● **THE PROBLEM**
Give again the line that contains "and cornerback Daryl Worley from IR" and every line after it to the end of the records. Keep them exactly as they are and add nothing.

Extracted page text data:
☆ ☆ ☆ ☆ ☆

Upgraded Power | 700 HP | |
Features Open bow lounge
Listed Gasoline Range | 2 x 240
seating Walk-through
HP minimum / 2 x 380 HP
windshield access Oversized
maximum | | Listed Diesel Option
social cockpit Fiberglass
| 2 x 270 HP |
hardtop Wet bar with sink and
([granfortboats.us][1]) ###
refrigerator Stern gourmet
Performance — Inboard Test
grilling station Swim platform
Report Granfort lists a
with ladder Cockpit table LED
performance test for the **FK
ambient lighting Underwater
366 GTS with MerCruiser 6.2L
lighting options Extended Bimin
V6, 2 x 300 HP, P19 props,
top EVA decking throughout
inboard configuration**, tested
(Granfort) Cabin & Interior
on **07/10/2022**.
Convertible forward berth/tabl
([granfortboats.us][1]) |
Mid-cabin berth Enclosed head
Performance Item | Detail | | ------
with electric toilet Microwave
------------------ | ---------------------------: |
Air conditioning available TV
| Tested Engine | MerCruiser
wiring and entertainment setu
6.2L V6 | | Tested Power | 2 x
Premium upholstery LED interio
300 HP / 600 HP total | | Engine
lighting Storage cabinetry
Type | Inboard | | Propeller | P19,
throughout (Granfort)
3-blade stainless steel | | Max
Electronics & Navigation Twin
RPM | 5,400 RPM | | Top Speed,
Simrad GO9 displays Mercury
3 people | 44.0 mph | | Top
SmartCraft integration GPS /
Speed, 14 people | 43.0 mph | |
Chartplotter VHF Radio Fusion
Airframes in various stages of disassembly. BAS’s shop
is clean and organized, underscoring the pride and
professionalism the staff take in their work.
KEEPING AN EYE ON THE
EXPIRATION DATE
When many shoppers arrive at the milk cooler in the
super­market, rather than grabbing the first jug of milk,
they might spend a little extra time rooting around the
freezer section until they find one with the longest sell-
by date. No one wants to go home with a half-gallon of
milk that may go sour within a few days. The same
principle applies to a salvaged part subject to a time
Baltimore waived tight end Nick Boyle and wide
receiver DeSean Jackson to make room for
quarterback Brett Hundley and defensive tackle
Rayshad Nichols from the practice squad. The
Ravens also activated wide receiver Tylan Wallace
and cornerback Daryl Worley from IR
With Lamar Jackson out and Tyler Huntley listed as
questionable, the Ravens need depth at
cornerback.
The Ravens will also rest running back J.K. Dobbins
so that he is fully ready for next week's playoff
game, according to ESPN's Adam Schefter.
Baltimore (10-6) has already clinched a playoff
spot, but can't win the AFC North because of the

☆ ☆ ☆ ☆ ☆

● **RESULT BELOW**
and cornerback Daryl Worley from IR
With Lamar Jackson out and Tyler Huntley listed as
questionable, the Ravens need depth at
cornerback.
The Ravens will also rest running back J.K. Dobbins
so that he is fully ready for next week's playoff
game, according to ESPN's Adam Schefter.
Baltimore (10-6) has already clinched a playoff
spot, but can't win the AFC North because of the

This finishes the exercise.